ФРАГМЕНТ ТЕКСТА:
--------------------------------------------------
Григорий Коныгин, старец, насельник Чернеева Никольского монастыря

В народной памяти сохранились какие-то неясные сведения о месте рождения Григория Коныгина. Одни утверждали, что родина его д. Пачел (Боголюбовка), другие д. Сявель (Сергиевка). Все сходятся только в одном: деревня его находилась в лесах. Пачел и Сявель располагались рядом в 8-10 километрах друг от друга и обе деревушки лесные. В одной из этих деревень и родился будущий подвижник и если доверять не людской памяти (хотя она в данном случае достаточно точна), а документу, которым мы располагаем, то родился старец Григорий Коныгин в д. Сергиевка (Сявель). Произошло это событие примерно в 1842 г. Отца будущего подвижника звали Артамоном и деда также, поэтому деревенское прозвище Коныгиных – Томины.

С детства Григорий отличался какой-то неотмирностью. За такими в деревне закреплялась репутация «дурачка». Им было уготовано терпеть от людей насмешки и издевательства. Деревня Сергиевка входила в приход с. Ст. Чернеево, где располагался Свято-Никольский Чернеев мужской монастырь. Без сомнения юный Григорий не раз посещал монастырь и наверняка знал тамошнего подвижника Николая Савельевича. Очевидно, что этот человек оказал огромное влияние на духовное формирование будущего старца. Образ жизни и характер деятельности отца Григория – яркое подтверждение того, что он был в некотором роде учеником Николая Савельевича.

Чернеев монастырь, расположенный в тихом красивом месте, со своей спокойной, размеренной жизнью, привлек сердце Григория, и он решил в нем остаться на жительство, впрочем, не принимая монашеского пострига. Прожил он в монастыре около пятнадцати лет, исполняя самые черные работы не гнушаясь и уборкой туалетов. Почему Григорий покинул обитель, мы не знаем. Произошло это видимо в самом конце XIX в.
--------------------------------------------------
(Аннотированные перечни областей)
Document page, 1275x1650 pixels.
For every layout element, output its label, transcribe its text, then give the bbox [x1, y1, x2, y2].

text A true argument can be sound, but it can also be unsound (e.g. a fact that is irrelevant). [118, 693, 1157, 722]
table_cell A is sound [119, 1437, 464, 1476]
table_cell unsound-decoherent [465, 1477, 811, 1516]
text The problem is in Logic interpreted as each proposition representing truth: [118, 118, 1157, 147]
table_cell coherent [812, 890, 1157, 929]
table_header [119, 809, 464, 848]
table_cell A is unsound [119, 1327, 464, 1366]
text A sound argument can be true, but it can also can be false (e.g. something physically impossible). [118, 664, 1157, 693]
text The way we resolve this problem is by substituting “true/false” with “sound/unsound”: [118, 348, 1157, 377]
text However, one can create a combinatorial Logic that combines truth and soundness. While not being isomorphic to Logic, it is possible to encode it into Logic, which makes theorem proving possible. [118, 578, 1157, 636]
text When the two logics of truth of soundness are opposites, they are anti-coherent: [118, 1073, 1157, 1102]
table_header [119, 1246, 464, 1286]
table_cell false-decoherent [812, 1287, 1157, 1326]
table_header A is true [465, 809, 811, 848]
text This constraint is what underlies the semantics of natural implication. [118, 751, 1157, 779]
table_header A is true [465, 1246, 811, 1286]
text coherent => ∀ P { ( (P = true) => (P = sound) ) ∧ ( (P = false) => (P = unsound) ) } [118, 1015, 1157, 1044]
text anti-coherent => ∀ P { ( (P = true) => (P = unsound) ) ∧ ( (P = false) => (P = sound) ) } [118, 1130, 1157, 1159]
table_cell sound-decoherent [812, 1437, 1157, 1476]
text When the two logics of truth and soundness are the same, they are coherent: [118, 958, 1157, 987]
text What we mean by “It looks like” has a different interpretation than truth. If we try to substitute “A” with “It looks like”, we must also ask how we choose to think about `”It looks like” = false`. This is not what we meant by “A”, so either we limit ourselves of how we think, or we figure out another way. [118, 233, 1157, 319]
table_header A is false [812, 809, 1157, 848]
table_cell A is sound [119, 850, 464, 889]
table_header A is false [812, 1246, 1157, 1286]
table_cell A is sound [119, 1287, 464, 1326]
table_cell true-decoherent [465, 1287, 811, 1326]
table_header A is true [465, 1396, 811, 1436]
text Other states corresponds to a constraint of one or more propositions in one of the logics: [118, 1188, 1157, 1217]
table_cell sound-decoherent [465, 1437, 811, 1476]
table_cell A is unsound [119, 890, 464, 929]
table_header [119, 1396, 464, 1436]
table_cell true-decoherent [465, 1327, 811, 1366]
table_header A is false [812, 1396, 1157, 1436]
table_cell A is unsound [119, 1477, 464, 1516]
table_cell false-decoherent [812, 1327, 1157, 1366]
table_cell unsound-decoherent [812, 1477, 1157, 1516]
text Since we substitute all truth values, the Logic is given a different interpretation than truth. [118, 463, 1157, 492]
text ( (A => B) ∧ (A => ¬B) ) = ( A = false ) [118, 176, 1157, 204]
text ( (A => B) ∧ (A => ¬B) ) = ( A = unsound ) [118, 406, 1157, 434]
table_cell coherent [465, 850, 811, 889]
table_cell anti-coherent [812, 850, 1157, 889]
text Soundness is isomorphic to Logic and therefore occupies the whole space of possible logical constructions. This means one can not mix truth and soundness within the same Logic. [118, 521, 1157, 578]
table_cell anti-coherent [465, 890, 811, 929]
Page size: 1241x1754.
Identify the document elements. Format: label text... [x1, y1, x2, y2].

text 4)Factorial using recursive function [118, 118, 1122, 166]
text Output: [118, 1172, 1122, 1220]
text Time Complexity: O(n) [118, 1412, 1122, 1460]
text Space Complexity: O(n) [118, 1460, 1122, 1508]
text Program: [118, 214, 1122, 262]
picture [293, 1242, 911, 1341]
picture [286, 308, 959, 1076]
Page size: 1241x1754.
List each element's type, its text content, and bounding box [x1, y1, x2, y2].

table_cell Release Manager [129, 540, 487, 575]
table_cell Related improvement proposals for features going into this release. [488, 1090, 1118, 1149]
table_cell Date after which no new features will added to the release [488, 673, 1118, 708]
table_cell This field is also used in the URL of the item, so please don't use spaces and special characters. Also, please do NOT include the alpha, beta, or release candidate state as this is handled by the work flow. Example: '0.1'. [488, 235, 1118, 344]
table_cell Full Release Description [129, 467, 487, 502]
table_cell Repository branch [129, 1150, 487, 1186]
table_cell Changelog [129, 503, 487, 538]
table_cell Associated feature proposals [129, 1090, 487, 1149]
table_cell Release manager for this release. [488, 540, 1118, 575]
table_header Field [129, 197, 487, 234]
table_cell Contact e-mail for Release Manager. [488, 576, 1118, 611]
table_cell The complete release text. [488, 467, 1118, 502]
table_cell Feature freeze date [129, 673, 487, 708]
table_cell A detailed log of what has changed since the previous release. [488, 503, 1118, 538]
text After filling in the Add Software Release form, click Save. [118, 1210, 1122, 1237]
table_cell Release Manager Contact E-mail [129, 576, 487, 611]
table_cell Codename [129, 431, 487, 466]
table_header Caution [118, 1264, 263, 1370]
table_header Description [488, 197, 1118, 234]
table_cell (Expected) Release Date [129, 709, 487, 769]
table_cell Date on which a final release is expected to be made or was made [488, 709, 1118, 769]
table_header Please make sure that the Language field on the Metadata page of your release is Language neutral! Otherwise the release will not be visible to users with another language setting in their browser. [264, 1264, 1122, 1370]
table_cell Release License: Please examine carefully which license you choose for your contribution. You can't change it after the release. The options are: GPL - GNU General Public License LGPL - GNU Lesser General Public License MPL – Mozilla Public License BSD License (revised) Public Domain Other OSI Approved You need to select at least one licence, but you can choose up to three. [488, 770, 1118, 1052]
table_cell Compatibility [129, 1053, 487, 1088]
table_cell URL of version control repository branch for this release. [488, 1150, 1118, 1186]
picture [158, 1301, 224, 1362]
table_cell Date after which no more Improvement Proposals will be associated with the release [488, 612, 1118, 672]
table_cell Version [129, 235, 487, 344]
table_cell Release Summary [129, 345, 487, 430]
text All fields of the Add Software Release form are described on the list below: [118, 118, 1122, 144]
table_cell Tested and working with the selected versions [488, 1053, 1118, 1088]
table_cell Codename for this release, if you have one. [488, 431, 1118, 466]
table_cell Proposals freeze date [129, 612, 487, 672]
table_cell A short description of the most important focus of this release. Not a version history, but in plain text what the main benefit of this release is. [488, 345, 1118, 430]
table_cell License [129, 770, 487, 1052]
--------------------------------------------------
ЗАДАЧИ И ЗАДАНИЯ:
(A) Каким было деревенское прозвище Коныгиных, согласно тексту о Григории Коныгине?
(B) Перечислите все населенные пункты, упомянутые в тексте о Григории Коныгине, приводя для каждого все названия, которые там даны.

ОТВЕТЫ ПО ЗАДАНИЯМ:
(A) Деревенское прозвище Коныгиных — Томины.

(B) В тексте упомянуты деревня Пачел (Боголюбовка), деревня Сявель (Сергиевка) и село Ст. Чернеево.